The second point around highway velocity errors being improved by 10%, suggests that FSD or AP was setting the speed incorrectly on highways. Tesla says they solved this by tuning their loss function, a measure of how good your prediction model is, and that the change focused on difficult scenarios. Potentially this could improve driving for those who have identified speed signs on overpasses being incorrectly applied to your current speed.
Improved detection and control for open car doors.
We are all challenged by this task as drivers, when passing stationary cars, particularly ones that have recently stoped, there is a chance the occupants open their doors into your path. Without action, this is likely to create an accident, but Tesla’s ability to check available space in the lane (and the lane next to them) and move the car over to avoid an accident, could definitely help here.

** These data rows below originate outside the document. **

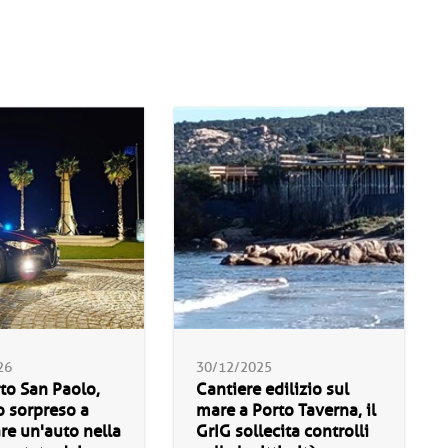
26
30/12/2025
rto San Paolo,
Cantiere edilizio sul
 sorpreso a
mare a Porto Taverna, il
re un'auto nella
GrIG sollecita controlli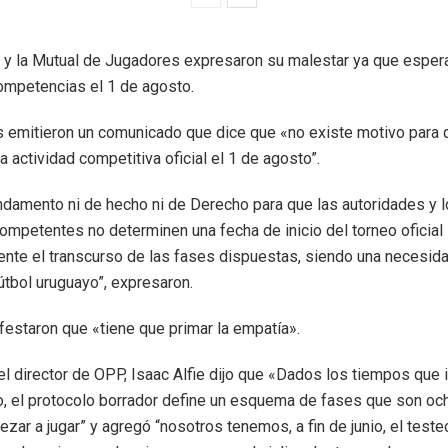
 y la Mutual de Jugadores expresaron su malestar ya que esper
ompetencias el 1 de agosto.
 emitieron un comunicado que dice que «no existe motivo para 
la actividad competitiva oficial el 1 de agosto”.
ndamento ni de hecho ni de Derecho para que las autoridades y 
mpetentes no determinen una fecha de inicio del torneo oficial
nte el transcurso de las fases dispuestas, siendo una necesid
fútbol uruguayo”, expresaron.
staron que «tiene que primar la empatía».
 el director de OPP, Isaac Alfie dijo que «Dados los tiempos que i
o, el protocolo borrador define un esquema de fases que son o
zar a jugar” y agregó “nosotros tenemos, a fin de junio, el teste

While there’s no debate, the person opening the door has the obligation to check the path is clear, if Tesla can avoid an accident, they should. It seems like this update does a better job of detecting and then controlling (read: avoiding), doors opening in front of it.
Improved smoothness through turns by using an optimization based approach to decide which road lines are irrelevant for contra given lateral and longitudinal acceleration and jerk limits as well as vehicle kinematics.

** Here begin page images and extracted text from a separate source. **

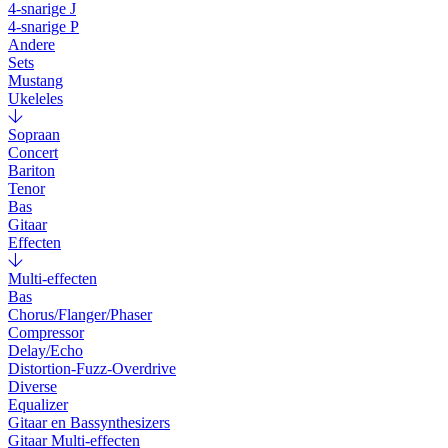
4-snarige J
4-snarige P
Andere
Sets
Mustang
Ukeleles
Sopraan
Concert
Bariton
Tenor
Bas
Gitaar
Effecten
Multi-effecten
Bas
Chorus/Flanger/Phaser
Compressor
Delay/Echo
Distortion-Fuzz-Overdrive
Diverse
Equalizer
Gitaar en Bassynthesizers
Gitaar Multi-effecten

While this is near the end of the release notes, this may get FSD Beta users the most excited of all. Smoothing out the turn radius of the vehicle around corners should deliver a more human-like and potentially even super-human feel to the drive.

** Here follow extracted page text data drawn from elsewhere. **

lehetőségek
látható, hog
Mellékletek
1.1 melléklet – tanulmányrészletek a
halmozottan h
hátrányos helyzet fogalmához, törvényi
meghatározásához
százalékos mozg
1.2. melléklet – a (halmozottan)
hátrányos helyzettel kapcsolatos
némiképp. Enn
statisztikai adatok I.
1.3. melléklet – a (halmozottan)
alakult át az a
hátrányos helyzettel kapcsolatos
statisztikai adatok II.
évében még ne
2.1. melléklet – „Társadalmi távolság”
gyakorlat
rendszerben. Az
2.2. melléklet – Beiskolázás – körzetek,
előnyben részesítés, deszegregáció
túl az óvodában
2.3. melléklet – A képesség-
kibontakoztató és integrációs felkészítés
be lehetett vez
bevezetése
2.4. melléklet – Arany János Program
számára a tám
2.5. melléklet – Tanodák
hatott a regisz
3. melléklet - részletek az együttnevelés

At intersections, there can often be an large volume of superfluous lines on the road, most of which we ignore as drivers, while FSD is busily working out if any are meaningful to its path planning network. Most of the time, we create these trajectories around corners in our minds and adapt according to the specific corner we’re taking. It seems like Tesla are taking a similar approach in the way they guide the car through a particularly space, understanding that many lines are indeed irrelevant.
Improved stability of the FSD UI visualizations ethernet data transfer pipeline by 15%.
The visualisations on screen have improved dramatically since the first versions of FSD Beta and it seems we’re getting another significant boost to that in this release. As Tesla talks about the stability of the FSD UI visualisation, it’s easy to imagine this improvement as less cars moving between different object types (car, truck, back to a car etc). The other issue that is getting better is the ‘dancing’ cars that are obviously stationary when you look out the window, but the visualisation is busy assessing and re-assessing their position and orientation.
The whole idea of visualising the outside environment to the vehicle occupants, is to provide confidence the system is accurately seeing the world around it. When objects move, and morph, this reduces confidence, so any improvements here are very welcome.
Improved recall for vehicles directly behind ego, and improve precision for vehicle detection network.
Finally the last point relates to improved recall of vehicles directly behind. Vehicles behind may not seem all that important on the surface, but improving the precision around identifying the following vehicle can be incredibly important when forecasting (and hopefully avoiding) a potential rear-end collision.
If Tesla are able to monitor the distance to the following vehicle more accurately, they could potenitally check available space ahead of the vehicle and accelerate to avoid an accident.